Idly não é um gato bonito. Há algo no jeito como ele olha para você que te deixa desconfortável e você vai levar um bom tempo para superar essa sensação. As pontas das orelhas dele são irregulares, um pouco desfiadas. Orelhas de gato velho. Ele tem arranhões no nariz. Ele sempre tem alguma coisa grudada nos bigodes e não há nada que você possa fazer a respeito. Ele prefere ter areia de gato grudada no rosto do que deixar você chegar perto dele com um lenço de papel.
Idly não é exatamente sujo, mas também não é nada limpo. Suas patas estão uma bagunça, com substâncias escuras e suspeitas incrustadas sob suas garras. Quando boceja, seu hálito é quente e horrível. Ele baba constantemente. Um dia, um único dente amarelo cai e é encontrado em cima de uma almofada azul.
Parece haver muita coisa a superar antes que você possa começar a amar esse gato espinhoso.
Certa vez, enquanto alimentava o Idly, tossi e, quando olhei para baixo, ele havia sumido. Encontrei-o escondido atrás do sofá e, por mais que tentasse, ele não saía. Em outra noite, espirrei e ele sumiu de novo. Numa noite úmida de junho, enquanto estávamos sentados juntos no sofá, como duas pessoas esperando o mesmo ônibus, meu chinelo esquerdo escorregou do meu pé e caiu no chão. Idly havia sumido e nenhuma persuasão o faria voltar.
Penso na quantidade de medo que preenche o corpo de 3,7 quilos de Idly e isso me entristece. Penso em todos os gatos gordinhos da minha sala que não reagem a nada — à campainha, ao apito da panela de pressão, ao aspirador de pó traçando os contornos de seus corpos macios e satisfeitos. Tudo passa despercebido por eles, nada dói, ninguém se ofende. Eles são curiosos e sonolentos, e nada mais.
Durante as primeiras semanas em que Idly morou aqui, ele sibilava para mim incessantemente. Isso foi difícil para mim, uma senhora já hipersensível que, e digo isso sabendo o quão pomposo soa, raramente encontrou gatos que não gostassem dela.
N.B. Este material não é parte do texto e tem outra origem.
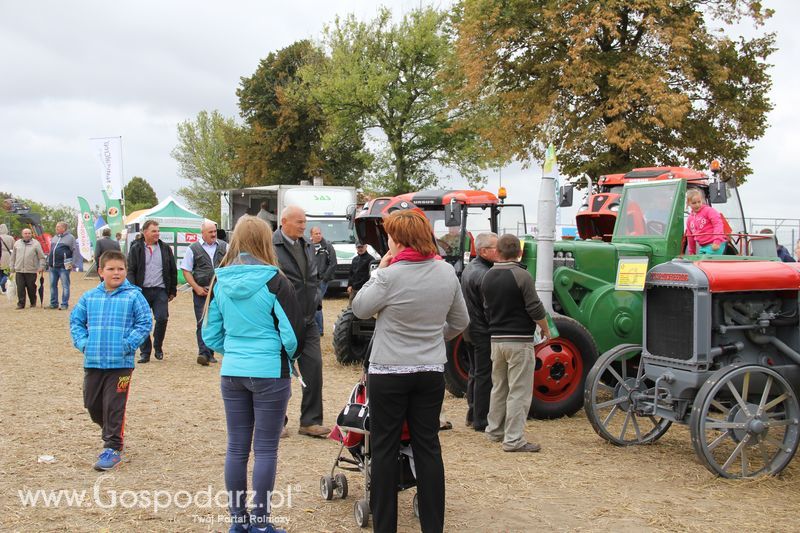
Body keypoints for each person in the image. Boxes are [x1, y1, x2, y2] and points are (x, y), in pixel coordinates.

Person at [352, 209, 469, 533]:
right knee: (427, 446)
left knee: (386, 448)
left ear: (398, 239)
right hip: (429, 370)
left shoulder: (390, 275)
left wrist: (380, 269)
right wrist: (434, 335)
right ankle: (433, 526)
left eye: (389, 235)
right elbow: (461, 321)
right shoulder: (446, 272)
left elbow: (360, 308)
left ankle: (385, 526)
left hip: (389, 370)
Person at [202, 216, 302, 533]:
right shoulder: (276, 281)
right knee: (266, 449)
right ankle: (260, 522)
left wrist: (232, 350)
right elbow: (292, 335)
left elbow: (210, 333)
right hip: (270, 371)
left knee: (236, 447)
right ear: (265, 241)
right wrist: (286, 356)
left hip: (232, 370)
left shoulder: (220, 280)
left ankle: (237, 520)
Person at [69, 250, 152, 470]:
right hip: (94, 361)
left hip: (121, 364)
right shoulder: (89, 297)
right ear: (100, 272)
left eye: (121, 269)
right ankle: (109, 429)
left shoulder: (134, 296)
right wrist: (83, 343)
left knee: (114, 405)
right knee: (92, 404)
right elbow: (76, 321)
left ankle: (112, 446)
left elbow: (144, 323)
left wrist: (128, 344)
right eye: (111, 269)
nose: (116, 273)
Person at [482, 234, 551, 453]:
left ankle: (494, 430)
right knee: (519, 391)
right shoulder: (522, 276)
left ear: (498, 252)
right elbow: (535, 307)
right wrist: (545, 327)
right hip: (519, 341)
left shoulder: (488, 276)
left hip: (496, 339)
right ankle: (513, 439)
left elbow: (486, 308)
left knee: (499, 386)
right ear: (520, 252)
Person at [272, 206, 329, 438]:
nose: (304, 226)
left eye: (305, 222)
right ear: (284, 221)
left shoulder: (306, 245)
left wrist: (315, 300)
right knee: (279, 373)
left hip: (307, 319)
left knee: (313, 368)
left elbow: (312, 277)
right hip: (281, 321)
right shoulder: (271, 246)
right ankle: (276, 421)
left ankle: (310, 421)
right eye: (299, 222)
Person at [460, 232, 498, 432]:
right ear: (483, 251)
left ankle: (472, 413)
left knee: (475, 372)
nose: (499, 251)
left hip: (469, 328)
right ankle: (481, 420)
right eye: (495, 248)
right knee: (484, 375)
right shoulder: (485, 274)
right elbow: (488, 308)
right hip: (482, 330)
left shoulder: (470, 269)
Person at [126, 220, 178, 363]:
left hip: (160, 290)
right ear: (145, 232)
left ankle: (158, 345)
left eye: (158, 231)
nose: (157, 233)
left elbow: (173, 270)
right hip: (141, 291)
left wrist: (172, 290)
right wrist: (132, 289)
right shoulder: (136, 248)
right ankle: (145, 352)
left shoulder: (165, 248)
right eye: (154, 231)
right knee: (142, 322)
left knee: (162, 318)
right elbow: (131, 269)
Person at [181, 221, 228, 366]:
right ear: (202, 233)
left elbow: (232, 264)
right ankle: (203, 353)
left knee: (220, 322)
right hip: (202, 291)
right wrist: (196, 287)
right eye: (210, 232)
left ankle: (212, 352)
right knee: (202, 322)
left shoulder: (225, 246)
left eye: (214, 231)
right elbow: (186, 270)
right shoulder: (193, 249)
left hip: (220, 291)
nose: (214, 234)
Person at [310, 226, 337, 335]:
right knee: (312, 304)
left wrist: (325, 278)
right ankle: (315, 328)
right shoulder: (308, 246)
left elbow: (333, 263)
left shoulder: (327, 246)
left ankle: (320, 330)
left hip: (322, 280)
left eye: (319, 233)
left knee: (317, 303)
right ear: (311, 235)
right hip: (311, 280)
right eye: (316, 233)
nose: (318, 235)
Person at [10, 228, 46, 309]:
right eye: (25, 233)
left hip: (31, 270)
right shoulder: (17, 243)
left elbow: (41, 257)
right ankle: (21, 304)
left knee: (31, 287)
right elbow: (13, 257)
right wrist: (11, 267)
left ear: (31, 234)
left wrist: (41, 266)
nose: (27, 235)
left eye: (29, 233)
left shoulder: (36, 244)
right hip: (19, 270)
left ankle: (33, 302)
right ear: (22, 234)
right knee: (20, 288)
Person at [685, 189, 725, 255]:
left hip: (714, 245)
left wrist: (717, 241)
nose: (697, 205)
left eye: (699, 202)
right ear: (688, 203)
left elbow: (718, 224)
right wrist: (692, 251)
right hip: (703, 246)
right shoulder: (690, 219)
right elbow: (690, 237)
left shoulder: (708, 211)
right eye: (694, 203)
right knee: (698, 263)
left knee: (706, 263)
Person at [47, 221, 76, 309]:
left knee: (65, 286)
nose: (56, 228)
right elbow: (51, 251)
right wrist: (48, 261)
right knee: (52, 285)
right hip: (53, 266)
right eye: (56, 227)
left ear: (64, 228)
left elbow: (74, 251)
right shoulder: (54, 237)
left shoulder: (70, 238)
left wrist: (72, 263)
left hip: (64, 266)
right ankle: (53, 303)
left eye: (58, 227)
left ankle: (64, 304)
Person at [0, 223, 14, 293]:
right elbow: (13, 247)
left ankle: (1, 286)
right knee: (6, 272)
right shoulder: (10, 238)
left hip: (0, 255)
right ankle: (2, 285)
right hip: (7, 256)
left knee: (0, 272)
Eu entrava no quarto de Idly, chamando-o pelo nome com doçura, e ele se agachava em sua gaiola e me contava o quanto me odiava, odiava este mundo e toda a dor que percorria seu corpo. Havia desespero em sua voz, em sua postura. Naquele quarto vazio, ele estava pronto para lutar por sua vida.
Nos primeiros dias, achei difícil limpar o ferimento do Idly. Era grande e difícil de olhar. Precisava me preparar psicologicamente a cada vez. Prendia a respiração e me atrapalhava com os algodões e o gel de silicone. Pensava: "Não consigo fazer isso, é muito difícil". Observo meu marido enquanto ele limpa o ferimento alegremente, aplica a loção como se não fosse nada. Ele não hesita. Lembra-me de como curativos e crostas faziam parte da sua infância. Lembra-me de como perdeu um ano inteiro de escola, de como ainda adora o cheiro de hospitais, de como colecionava seringas de vidro quando era um menino pequeno que não conseguia andar. E, mantendo tudo isso em mente, conforme este mês quente e difícil passa, vou melhorando. O ferimento diminui e nós, eu e o velho gato, perdemos o medo um do outro.
Eu canto canções para Idly e faço trocadilhos horríveis com o nome dele, e ele me olha com uma expressão que não demonstra pânico. Ele me deixa acariciá-lo e encosta seu corpinho em mim enquanto estamos sentados juntos, com seu rabinho meio raspado no meu colo.
Após seis semanas, levamos Idly para ver a Dra. Priya, que fica encantada com a forma como a ferida cicatrizou e chama seus dois internos para se maravilharem com esse milagre de regeneração do tecido. Os internos murmuram em aprovação enquanto a que tem uma linda mecha azul no cabelo tira fotos.
Idly detesta tudo isso. Detestou a viagem de carro até aqui, a indignidade da caixa de transporte para gatos, detestou a sala de espera do jardim da Dra. Priya, repleta de vários cães de diferentes raças. Detestou ser pesado, detestou a injeção. Ele mia furiosamente durante todo o caminho de volta para casa e durante a curta subida de elevador até o nosso apartamento.
Rapidamente o levo para o que agora é seu quarto e o coloco no chão, mas em vez de correr para se esconder atrás do sofá, Illy pula no sofá, espera que eu me sente ao lado dele e então sobe no meu colo. Ele ronrona como um velhinho ofegante e eu sinto como se uma coroa tivesse sido colocada na minha cabeça.